Start of ENTRIES PROVIDED

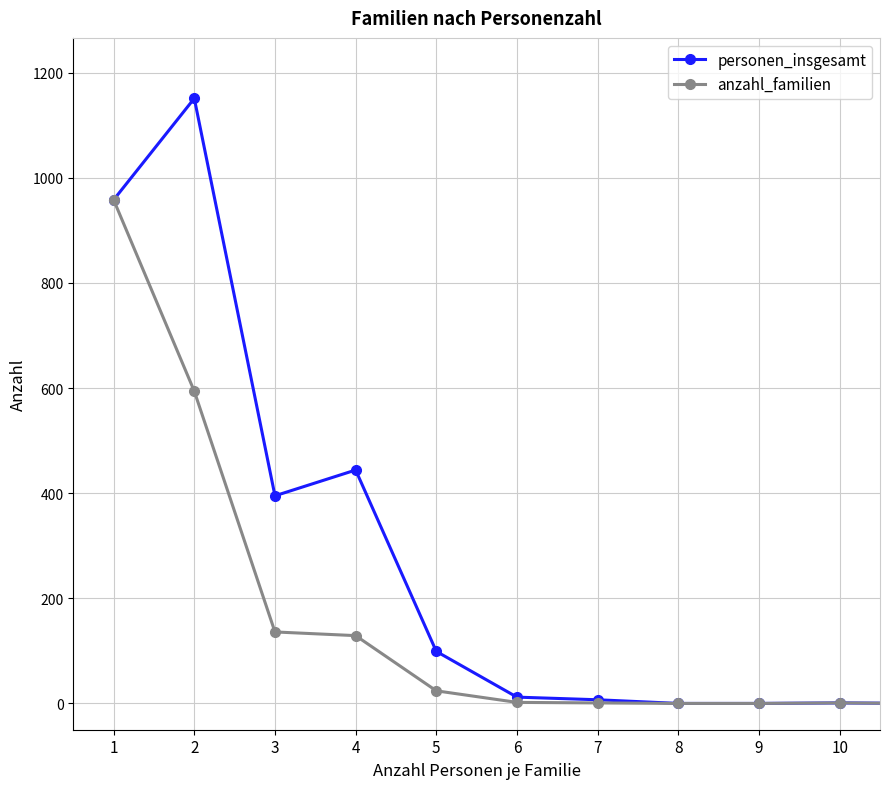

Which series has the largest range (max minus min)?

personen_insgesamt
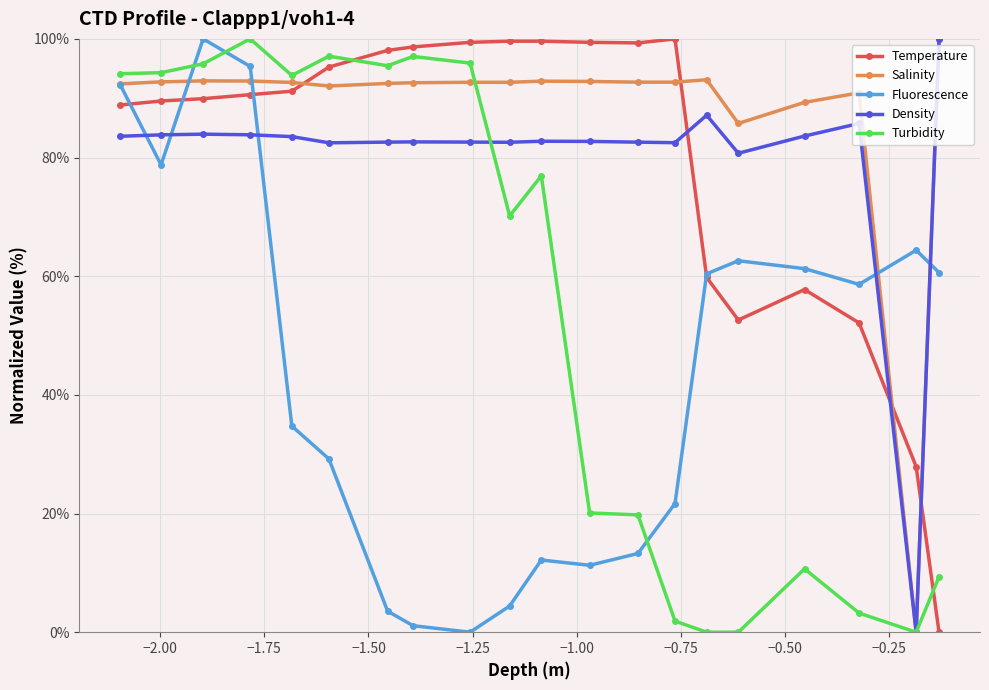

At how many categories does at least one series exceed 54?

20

End of ENTRIES PROVIDED
Start of ENTRIES PROVIDED

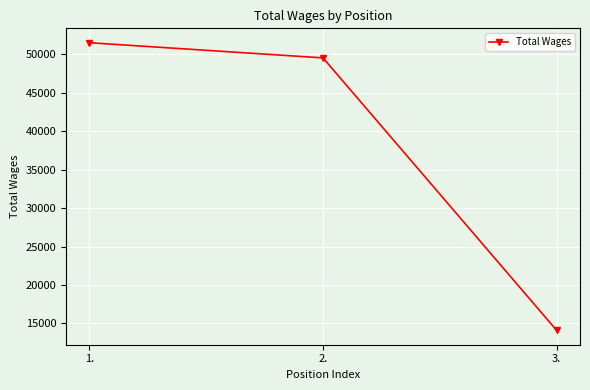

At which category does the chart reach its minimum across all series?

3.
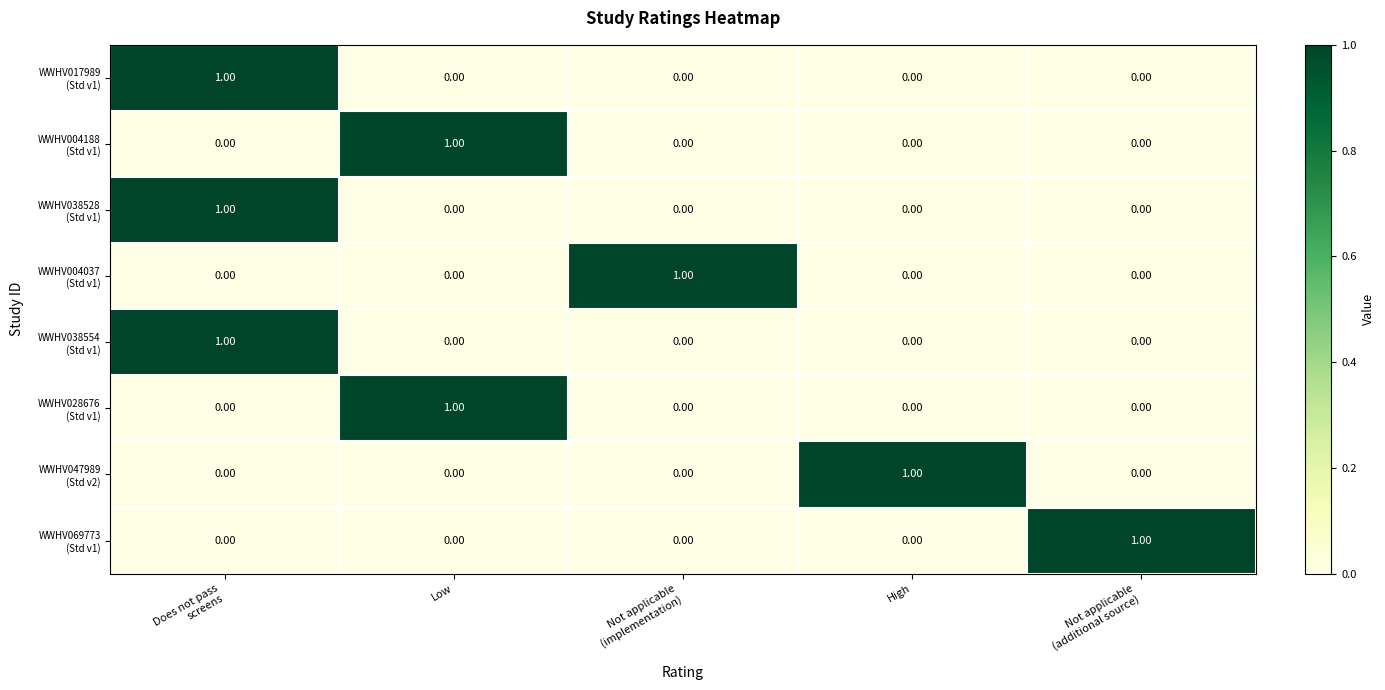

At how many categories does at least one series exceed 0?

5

End of ENTRIES PROVIDED
Start of ENTRIES PROVIDED

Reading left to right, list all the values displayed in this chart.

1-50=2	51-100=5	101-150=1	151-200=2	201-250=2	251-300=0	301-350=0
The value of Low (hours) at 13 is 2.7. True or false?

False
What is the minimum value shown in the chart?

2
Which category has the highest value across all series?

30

End of ENTRIES PROVIDED

**EXERCISE DESCRIPTION:** Rewrite the stretch of rows from the line containing "Which series has" through the line containing "At how many categories does at least one series exceed 54?" as a numbered list, skipping blank lines. Leave the pictures out of the list.

**WRITTEN RESPONSE:**
1. Which series has the largest range (max minus min)?
2. personen_insgesamt
3. At how many categories does at least one series exceed 54?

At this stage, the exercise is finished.